DOCUMENT PASSAGE

-----

Thursday, July 21, 2005

From Dec. 23, 2004

Confession: I started a line-by-line parsing of Sean Paul's "Like Glue" last year, but I never finished it. I now believe that I lost it in one of my hard drive crashes. It was funny, and now it's probably gone forever. If I can find it, I'll post it here.

I guess what I'm saying is that I should probably do more of the sort of thing I do in this post. Merry Christmas in July.

Merry Christmas

Since the first time I heard it, I have always loved the song, "The Little Drummer Boy". I hated the cartoon (was it a cartoon or a puppet show or something?), but I loved the song. It was so simple, so humble. Looking at it more closely at age 32, I see it as a great Christmas song that has some Theological warts. I think it's worth a parsing, so let's go through these lyrics that have affected me so much and see what they really are saying.

Verse 1
Come, they told me pa-rum-pum-pum-pum (after this, the pa-rum-pum-pum-pums will be assumed)

-----

APPLY WHAT YOU READ
1: In the blog post about "The Little Drummer Boy," what does the writer believe happened to the unfinished line-by-line parsing of "Like Glue"?
2: Using the blog post about "The Little Drummer Boy," explain why the writer loved the song.

COLLECTED DATA
-----

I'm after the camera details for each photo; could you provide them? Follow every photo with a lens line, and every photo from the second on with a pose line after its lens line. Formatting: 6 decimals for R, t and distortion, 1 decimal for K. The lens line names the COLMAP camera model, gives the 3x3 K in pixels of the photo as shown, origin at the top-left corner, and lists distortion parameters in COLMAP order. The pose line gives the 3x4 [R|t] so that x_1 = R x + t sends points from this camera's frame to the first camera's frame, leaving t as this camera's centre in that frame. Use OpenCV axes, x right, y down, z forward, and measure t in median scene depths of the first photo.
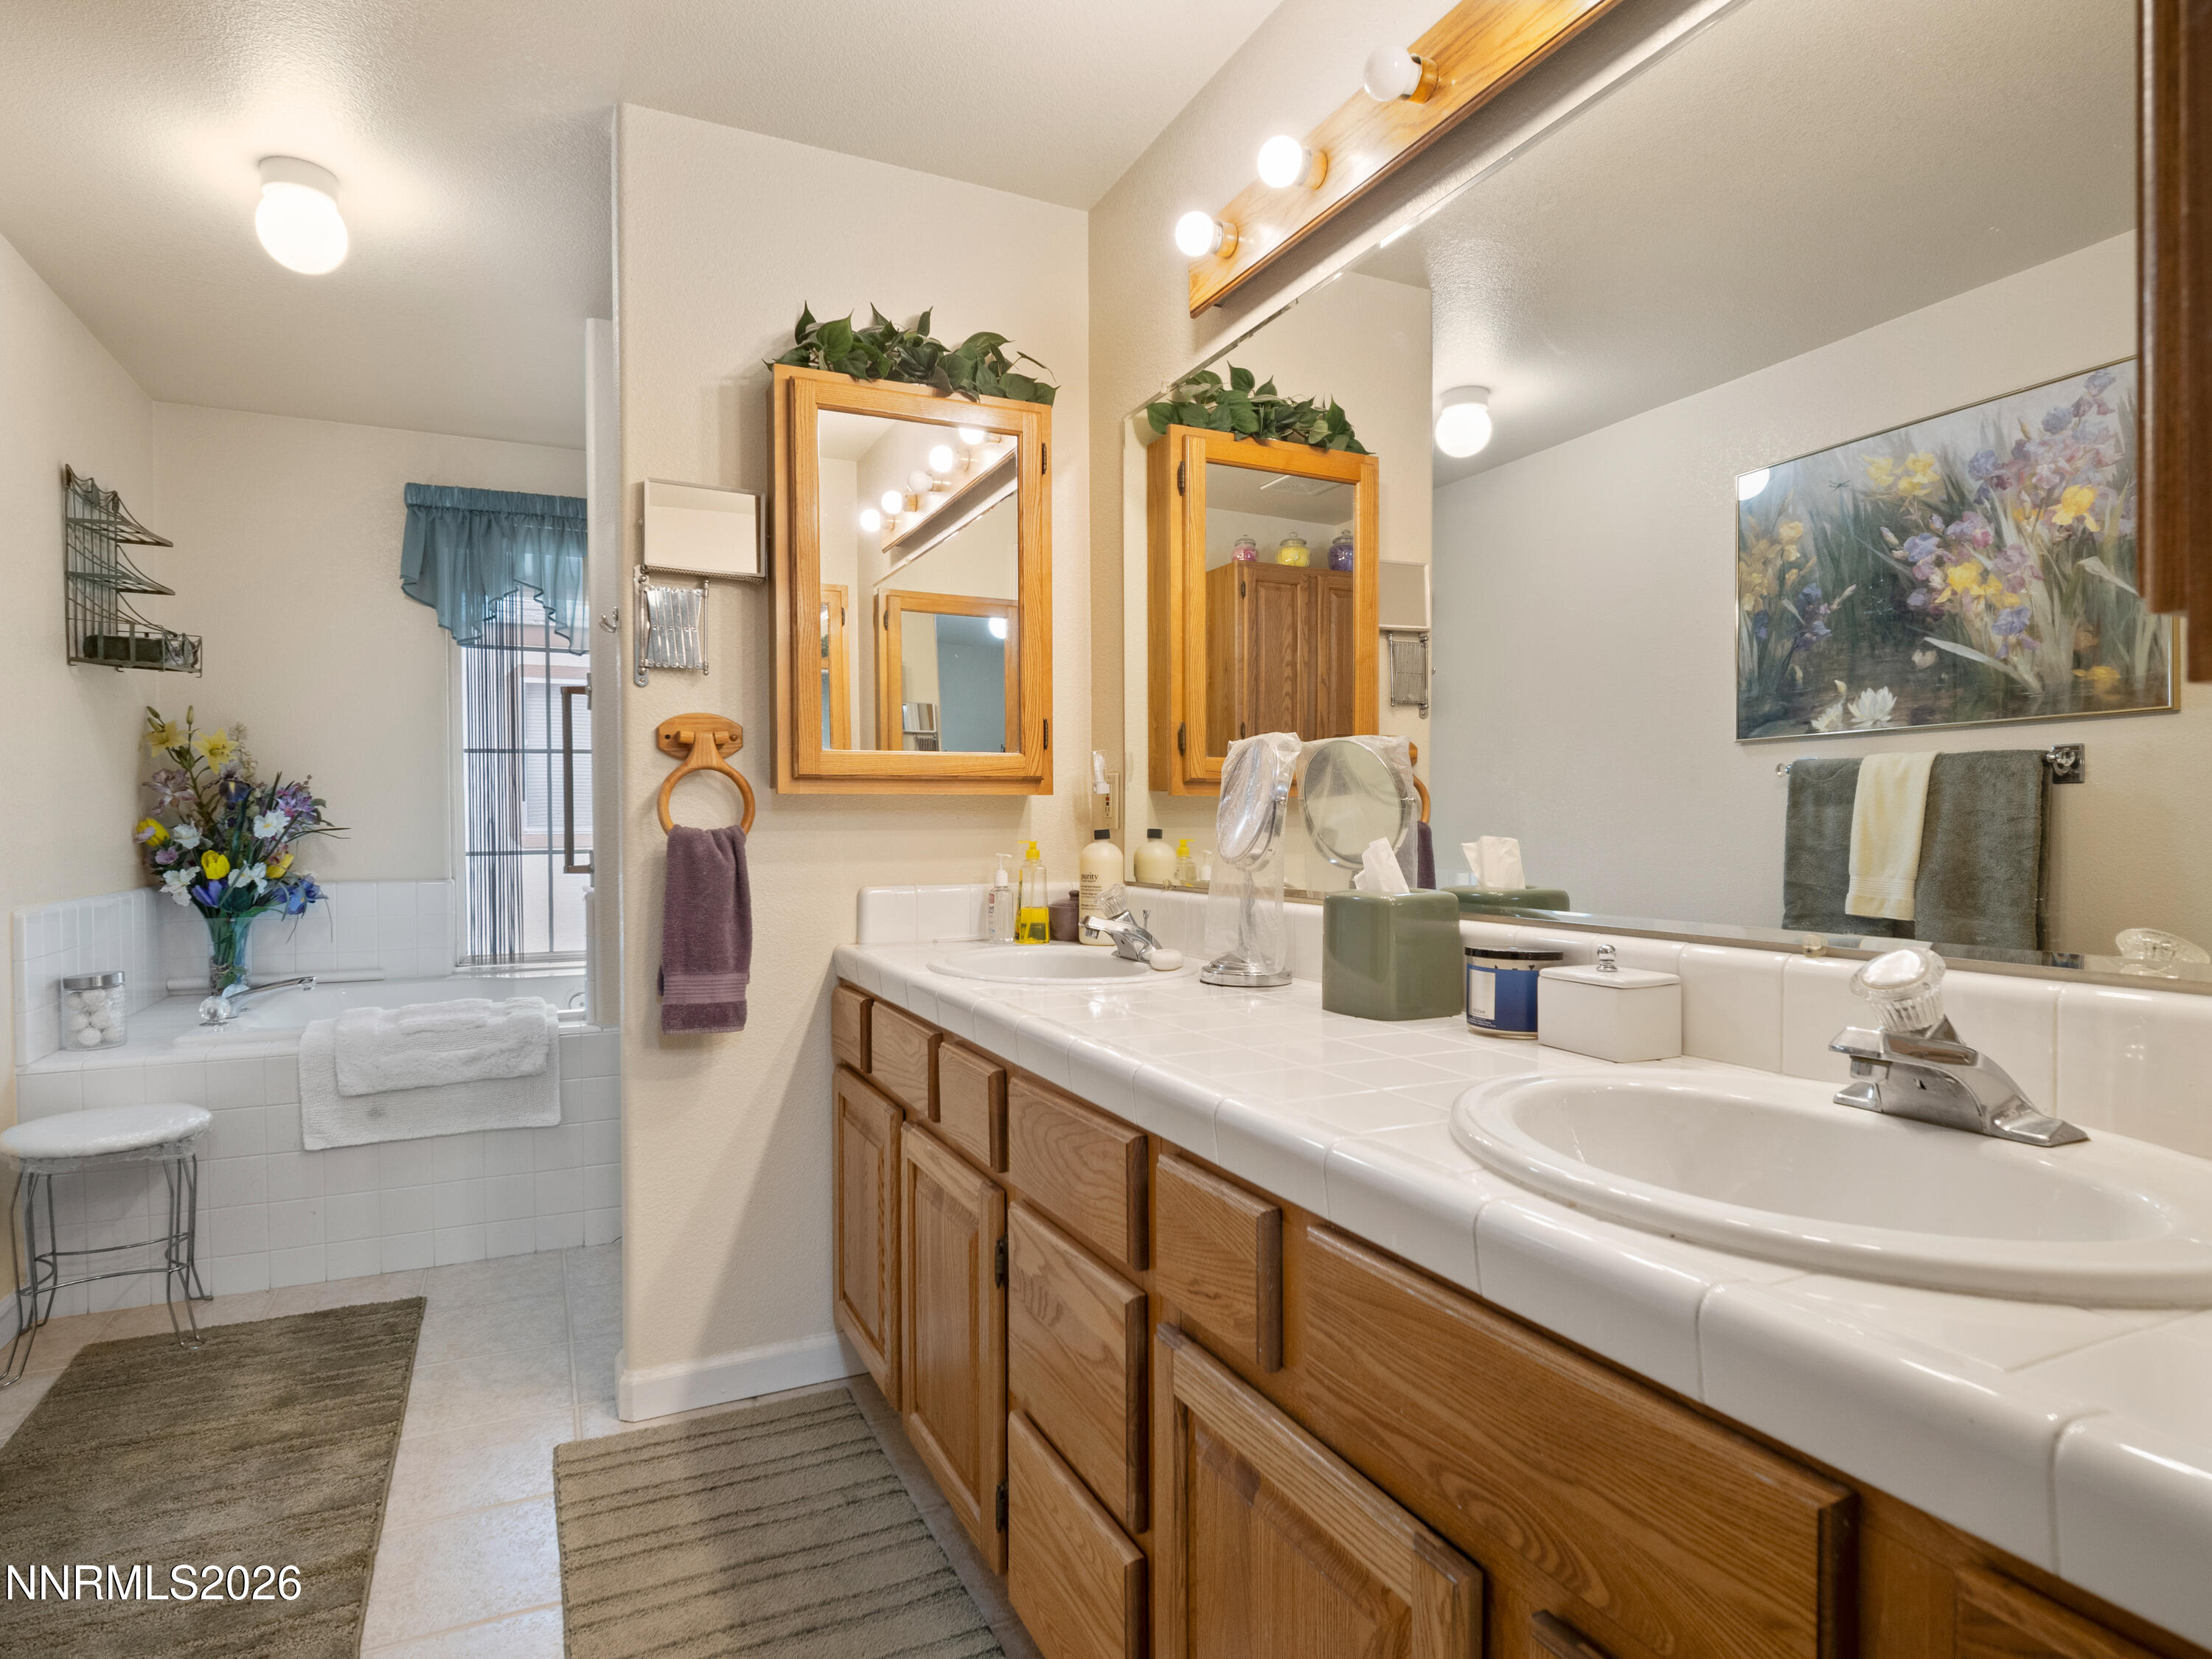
lens RADIAL K [[1208.4, 0, 1097.8], [0, 1208.4, 817.7], [0, 0, 1]] dist [-0.000341, -0.001966]
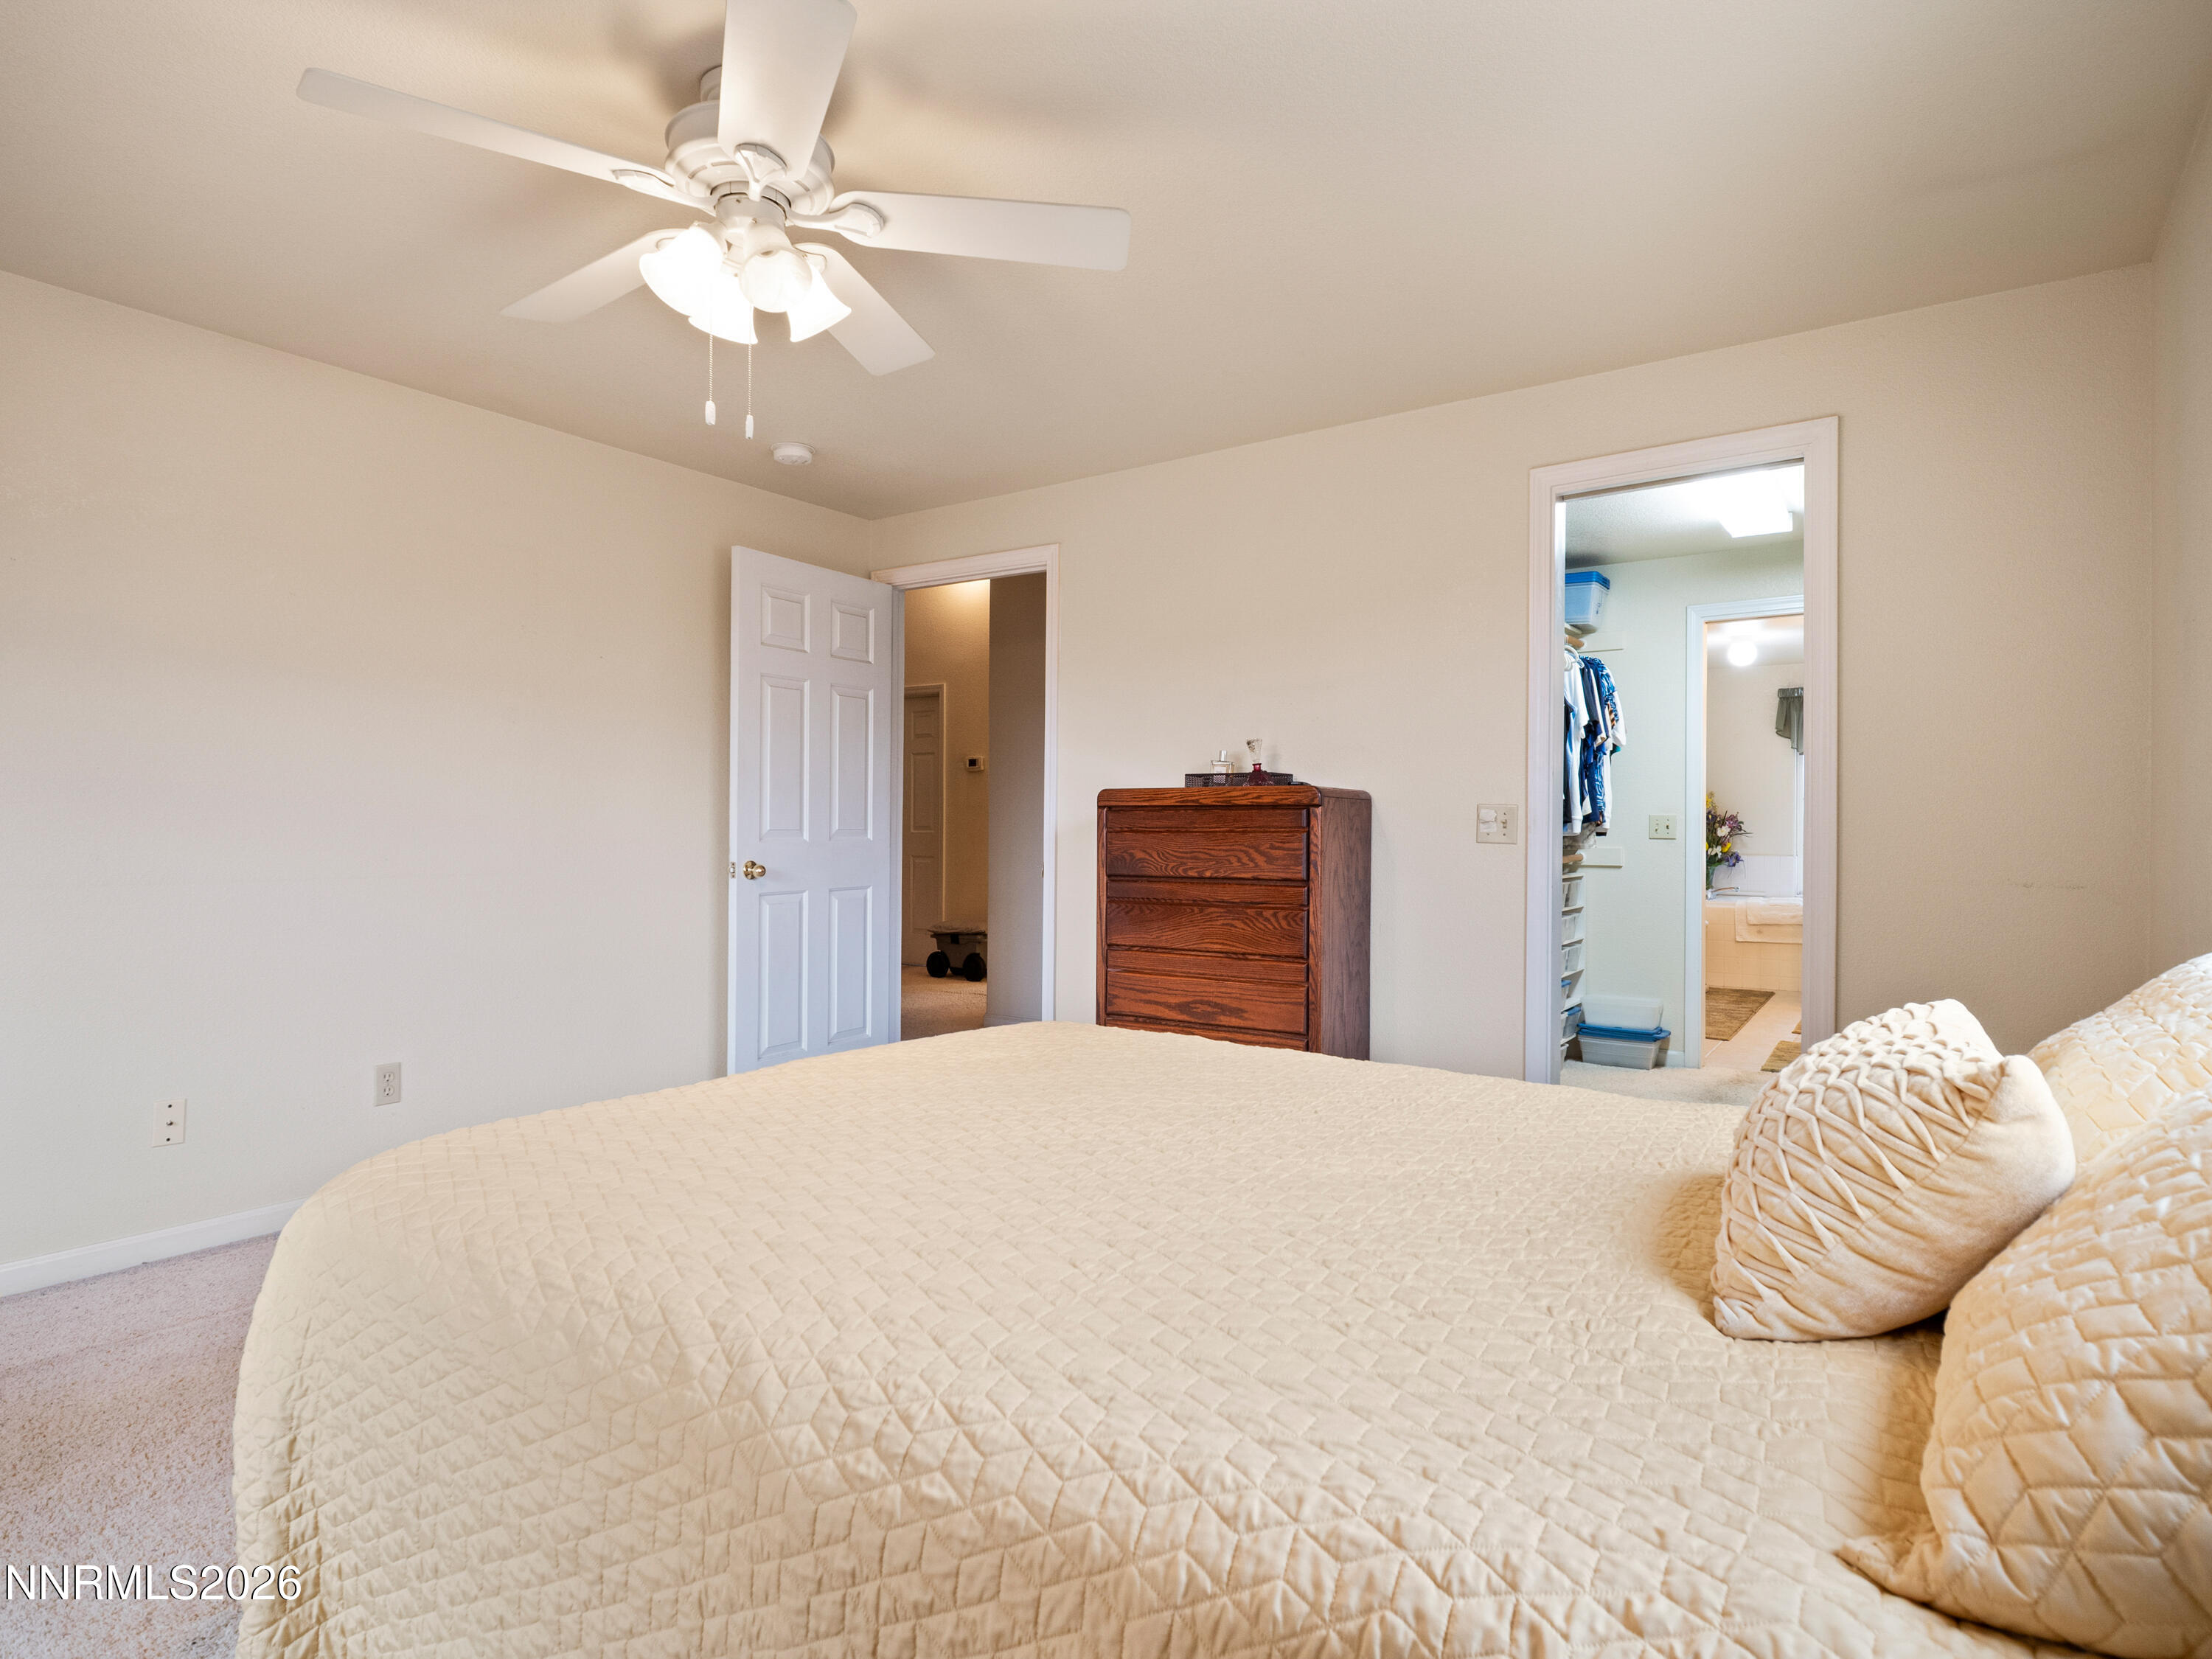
lens RADIAL K [[1208.4, 0, 1097.8], [0, 1208.4, 817.7], [0, 0, 1]] dist [-0.000341, -0.001966]
pose [[0.497736, 0.012397, -0.867240, 0.879374], [-0.019316, 0.999808, 0.003206, -0.005514], [0.867114, 0.015156, 0.497880, -1.430201]]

-----

RESULTS FOR THE EXERCISE
1: It was lost in one of the writer's hard drive crashes.

2: The writer loved the song because it was so simple and so humble. The writer disliked the cartoon but still loved the song.